Hollins Green Community Store is the very personification of a community shop. Tim Murray looks at its fascinating history and discovers a group of people for whom working together is a way of life
Some “three years in the making”, Hollins Green Community Store, located near Warrington, Cheshire, is the perfect definition of a community shop.
In little more than 12 months since first opening its doors, the business is turning over up to £7,000 a week and has established itself firmly at the heart of the
“It’s become a real hub for the community,” says Julie, who herself, like many of the staff and volunteers at the store, has been a resident of Hollins Green all her life.
Run by Julie Atkinson, the store has become a focal point for residents, with unique features such as a book exchange service and a coffee area for locals to catch up with each other and all the latest gossip in the village. It is also an award-winning store, having recently scooped the Community Retailer of the Year gong at this year’s Pro-retail awards.

→ **REQUIREMENTS**
1. From the article on the community store, list every place name.
2. Copy the community store article from "Hollins Green Community Store is" up to and including "all her life.", substituting "store" for "shop" at each occurrence.

→ **DATA BLOCK**
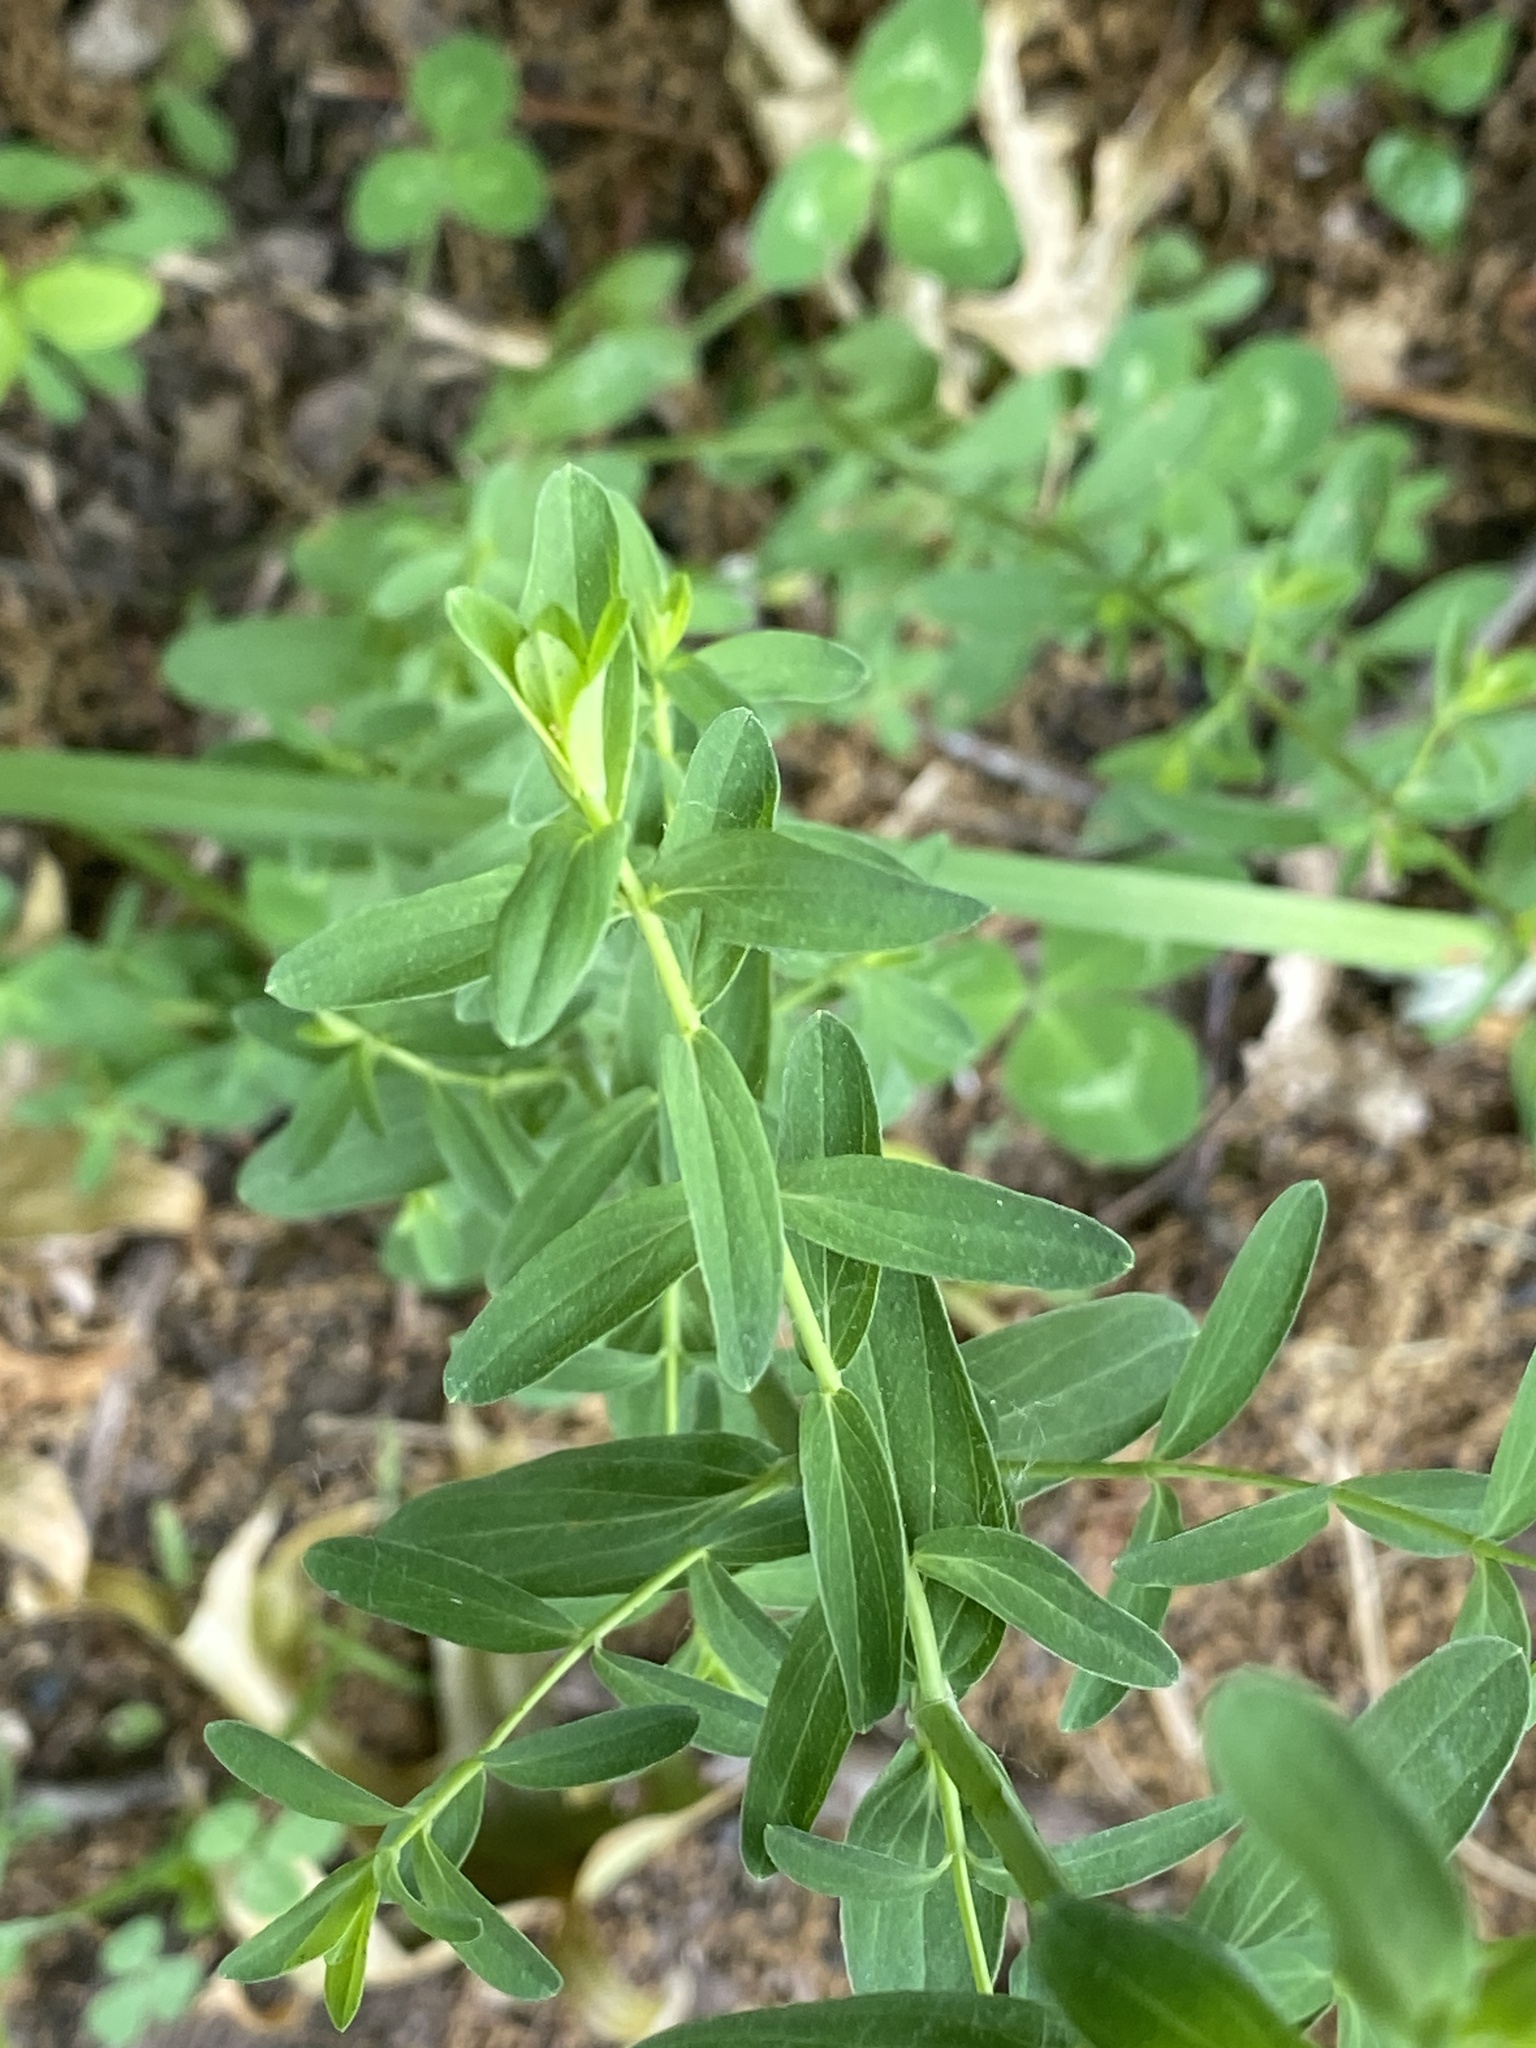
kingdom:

→ **ANSWERS FOR THE EXERCISE**
1. Hollins Green, Warrington, Cheshire

2.
Hollins Green Community Store is the very personification of a community store. Tim Murray looks at its fascinating history and discovers a group of people for whom working together is a way of life
Some “three years in the making”, Hollins Green Community Store, located near Warrington, Cheshire, is the perfect definition of a community store.
In little more than 12 months since first opening its doors, the business is turning over up to £7,000 a week and has established itself firmly at the heart of the
“It’s become a real hub for the community,” says Julie, who herself, like many of the staff and volunteers at the store, has been a resident of Hollins Green all her life.